• **Your instructions**
List all lines of the data containing the word "weight".

■ ■ ■ ■

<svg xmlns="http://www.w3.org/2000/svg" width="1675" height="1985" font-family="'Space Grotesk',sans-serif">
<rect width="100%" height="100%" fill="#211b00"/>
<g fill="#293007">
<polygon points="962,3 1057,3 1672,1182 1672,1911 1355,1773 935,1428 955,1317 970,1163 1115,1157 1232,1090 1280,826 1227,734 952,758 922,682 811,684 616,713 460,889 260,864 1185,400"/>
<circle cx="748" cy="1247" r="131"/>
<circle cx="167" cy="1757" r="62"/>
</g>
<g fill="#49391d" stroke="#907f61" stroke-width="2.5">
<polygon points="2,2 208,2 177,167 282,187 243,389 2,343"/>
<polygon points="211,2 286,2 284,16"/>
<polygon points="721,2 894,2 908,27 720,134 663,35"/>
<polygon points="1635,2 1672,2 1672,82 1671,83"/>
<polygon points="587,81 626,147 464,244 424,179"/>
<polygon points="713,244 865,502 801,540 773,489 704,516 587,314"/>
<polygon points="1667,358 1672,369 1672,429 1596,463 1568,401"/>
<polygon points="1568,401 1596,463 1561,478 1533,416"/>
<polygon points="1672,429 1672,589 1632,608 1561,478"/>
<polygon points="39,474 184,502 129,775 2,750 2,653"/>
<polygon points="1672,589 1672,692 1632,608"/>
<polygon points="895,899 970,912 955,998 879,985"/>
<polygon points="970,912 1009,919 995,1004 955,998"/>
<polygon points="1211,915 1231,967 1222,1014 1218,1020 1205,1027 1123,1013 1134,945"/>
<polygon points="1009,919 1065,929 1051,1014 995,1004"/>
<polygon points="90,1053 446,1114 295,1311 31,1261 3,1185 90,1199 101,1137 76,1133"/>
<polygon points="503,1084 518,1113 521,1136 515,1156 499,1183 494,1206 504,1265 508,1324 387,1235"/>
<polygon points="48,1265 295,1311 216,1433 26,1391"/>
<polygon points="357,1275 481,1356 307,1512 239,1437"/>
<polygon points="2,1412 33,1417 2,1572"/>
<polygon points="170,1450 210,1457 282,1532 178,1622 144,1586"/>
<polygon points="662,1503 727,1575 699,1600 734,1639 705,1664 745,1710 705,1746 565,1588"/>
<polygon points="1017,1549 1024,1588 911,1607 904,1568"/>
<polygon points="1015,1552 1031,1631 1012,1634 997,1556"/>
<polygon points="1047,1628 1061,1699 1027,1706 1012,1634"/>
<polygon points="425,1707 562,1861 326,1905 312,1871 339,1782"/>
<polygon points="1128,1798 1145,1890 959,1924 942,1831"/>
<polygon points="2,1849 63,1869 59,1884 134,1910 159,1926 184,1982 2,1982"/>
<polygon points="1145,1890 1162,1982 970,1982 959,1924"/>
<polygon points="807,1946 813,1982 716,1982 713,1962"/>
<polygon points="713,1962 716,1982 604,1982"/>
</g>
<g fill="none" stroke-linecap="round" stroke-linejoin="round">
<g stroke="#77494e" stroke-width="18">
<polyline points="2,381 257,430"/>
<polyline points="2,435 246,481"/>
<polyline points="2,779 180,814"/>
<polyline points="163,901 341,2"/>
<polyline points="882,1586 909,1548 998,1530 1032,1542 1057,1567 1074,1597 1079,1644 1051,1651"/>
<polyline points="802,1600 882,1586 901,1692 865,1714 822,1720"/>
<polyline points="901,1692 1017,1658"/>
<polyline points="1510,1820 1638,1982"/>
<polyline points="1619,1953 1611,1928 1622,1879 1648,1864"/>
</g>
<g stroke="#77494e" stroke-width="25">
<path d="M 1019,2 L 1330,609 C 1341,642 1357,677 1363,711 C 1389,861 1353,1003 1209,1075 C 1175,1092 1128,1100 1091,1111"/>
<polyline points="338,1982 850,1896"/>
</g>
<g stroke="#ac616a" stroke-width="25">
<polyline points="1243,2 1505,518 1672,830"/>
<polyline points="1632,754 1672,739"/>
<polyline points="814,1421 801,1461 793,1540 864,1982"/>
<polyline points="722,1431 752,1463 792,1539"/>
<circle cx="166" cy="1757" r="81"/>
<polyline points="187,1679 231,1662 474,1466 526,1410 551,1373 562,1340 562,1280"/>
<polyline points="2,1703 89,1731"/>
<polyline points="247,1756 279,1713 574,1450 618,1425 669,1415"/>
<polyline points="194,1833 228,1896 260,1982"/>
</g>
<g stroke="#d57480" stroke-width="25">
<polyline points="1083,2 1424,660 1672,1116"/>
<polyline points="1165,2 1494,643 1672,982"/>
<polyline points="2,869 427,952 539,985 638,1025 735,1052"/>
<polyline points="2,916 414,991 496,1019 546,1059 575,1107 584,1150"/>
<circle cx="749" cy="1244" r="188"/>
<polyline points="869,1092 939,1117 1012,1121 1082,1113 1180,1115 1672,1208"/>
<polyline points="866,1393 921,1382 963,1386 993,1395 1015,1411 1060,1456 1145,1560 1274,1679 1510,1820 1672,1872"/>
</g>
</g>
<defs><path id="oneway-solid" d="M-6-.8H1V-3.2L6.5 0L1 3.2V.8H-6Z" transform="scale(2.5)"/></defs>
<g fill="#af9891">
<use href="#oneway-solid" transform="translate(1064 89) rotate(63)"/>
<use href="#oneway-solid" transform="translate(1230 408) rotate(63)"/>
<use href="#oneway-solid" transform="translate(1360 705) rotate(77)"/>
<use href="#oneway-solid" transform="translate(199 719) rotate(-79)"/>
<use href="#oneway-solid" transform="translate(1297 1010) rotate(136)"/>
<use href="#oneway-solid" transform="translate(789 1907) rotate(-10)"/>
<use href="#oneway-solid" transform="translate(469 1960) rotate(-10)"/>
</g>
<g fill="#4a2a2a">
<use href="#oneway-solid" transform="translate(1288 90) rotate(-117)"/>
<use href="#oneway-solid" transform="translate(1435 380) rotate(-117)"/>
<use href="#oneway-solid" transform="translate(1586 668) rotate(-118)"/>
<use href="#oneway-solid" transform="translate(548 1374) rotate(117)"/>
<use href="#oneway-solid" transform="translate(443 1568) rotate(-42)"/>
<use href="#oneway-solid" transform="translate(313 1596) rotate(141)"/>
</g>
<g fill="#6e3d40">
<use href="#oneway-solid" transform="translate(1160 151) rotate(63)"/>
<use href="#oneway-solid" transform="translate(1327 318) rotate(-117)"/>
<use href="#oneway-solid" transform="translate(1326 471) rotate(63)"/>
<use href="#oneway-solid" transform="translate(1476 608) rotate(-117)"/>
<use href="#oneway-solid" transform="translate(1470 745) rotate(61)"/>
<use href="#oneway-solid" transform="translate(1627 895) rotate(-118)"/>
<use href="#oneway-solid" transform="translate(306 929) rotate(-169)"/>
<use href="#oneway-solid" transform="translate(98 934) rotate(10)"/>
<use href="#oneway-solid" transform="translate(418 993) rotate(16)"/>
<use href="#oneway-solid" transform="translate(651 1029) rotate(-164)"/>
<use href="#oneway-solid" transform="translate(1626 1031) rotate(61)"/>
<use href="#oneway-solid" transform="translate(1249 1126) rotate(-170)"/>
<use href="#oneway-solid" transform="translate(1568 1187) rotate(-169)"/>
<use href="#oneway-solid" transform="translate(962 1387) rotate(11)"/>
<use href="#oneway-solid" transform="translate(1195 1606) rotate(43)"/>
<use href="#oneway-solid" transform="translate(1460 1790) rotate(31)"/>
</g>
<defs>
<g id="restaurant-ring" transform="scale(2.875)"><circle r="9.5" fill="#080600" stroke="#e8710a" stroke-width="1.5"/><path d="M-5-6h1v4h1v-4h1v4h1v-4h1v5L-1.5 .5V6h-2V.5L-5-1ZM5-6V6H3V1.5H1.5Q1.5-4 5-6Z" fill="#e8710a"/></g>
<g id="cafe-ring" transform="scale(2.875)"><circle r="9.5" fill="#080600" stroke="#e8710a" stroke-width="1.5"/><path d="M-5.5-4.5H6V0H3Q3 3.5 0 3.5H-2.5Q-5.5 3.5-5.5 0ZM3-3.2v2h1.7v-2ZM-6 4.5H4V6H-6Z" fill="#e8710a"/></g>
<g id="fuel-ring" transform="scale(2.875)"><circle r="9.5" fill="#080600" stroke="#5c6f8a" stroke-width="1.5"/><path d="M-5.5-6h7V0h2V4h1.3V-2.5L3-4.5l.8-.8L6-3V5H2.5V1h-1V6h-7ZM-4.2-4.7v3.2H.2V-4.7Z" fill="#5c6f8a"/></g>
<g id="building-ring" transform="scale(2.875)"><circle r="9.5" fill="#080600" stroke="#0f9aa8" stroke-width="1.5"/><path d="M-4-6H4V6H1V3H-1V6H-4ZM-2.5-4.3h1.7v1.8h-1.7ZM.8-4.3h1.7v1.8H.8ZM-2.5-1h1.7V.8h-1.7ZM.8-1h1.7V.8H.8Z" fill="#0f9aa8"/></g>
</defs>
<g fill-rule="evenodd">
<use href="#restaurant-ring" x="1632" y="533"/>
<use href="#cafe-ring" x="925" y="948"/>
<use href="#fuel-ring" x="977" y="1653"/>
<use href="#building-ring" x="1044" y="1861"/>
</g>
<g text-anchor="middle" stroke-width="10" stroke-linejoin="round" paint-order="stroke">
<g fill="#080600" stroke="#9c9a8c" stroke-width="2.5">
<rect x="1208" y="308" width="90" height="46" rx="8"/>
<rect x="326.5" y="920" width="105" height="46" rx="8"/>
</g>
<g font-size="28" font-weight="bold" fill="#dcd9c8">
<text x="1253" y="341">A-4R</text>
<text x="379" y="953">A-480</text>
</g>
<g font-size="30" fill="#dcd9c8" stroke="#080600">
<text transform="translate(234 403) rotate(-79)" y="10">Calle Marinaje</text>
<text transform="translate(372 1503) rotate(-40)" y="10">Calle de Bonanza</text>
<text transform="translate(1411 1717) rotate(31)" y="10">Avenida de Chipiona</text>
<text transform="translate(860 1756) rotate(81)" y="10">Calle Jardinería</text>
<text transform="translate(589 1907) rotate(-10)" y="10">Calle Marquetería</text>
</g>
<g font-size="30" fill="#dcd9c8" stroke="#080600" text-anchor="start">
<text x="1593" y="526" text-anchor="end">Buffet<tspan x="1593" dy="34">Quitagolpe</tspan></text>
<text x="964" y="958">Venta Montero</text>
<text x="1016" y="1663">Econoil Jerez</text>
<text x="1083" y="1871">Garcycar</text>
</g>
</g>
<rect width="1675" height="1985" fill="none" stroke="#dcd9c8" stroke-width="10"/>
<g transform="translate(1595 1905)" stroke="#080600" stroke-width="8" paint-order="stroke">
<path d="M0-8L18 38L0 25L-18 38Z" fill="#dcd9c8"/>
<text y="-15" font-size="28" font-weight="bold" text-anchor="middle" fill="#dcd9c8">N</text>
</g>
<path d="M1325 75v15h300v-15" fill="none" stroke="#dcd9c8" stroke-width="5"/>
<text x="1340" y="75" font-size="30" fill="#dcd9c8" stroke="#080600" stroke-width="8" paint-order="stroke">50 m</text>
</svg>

■ ■ ■ ■

• **Written answer**
<g font-size="28" font-weight="bold" fill="#dcd9c8">
<text y="-15" font-size="28" font-weight="bold" text-anchor="middle" fill="#dcd9c8">N</text>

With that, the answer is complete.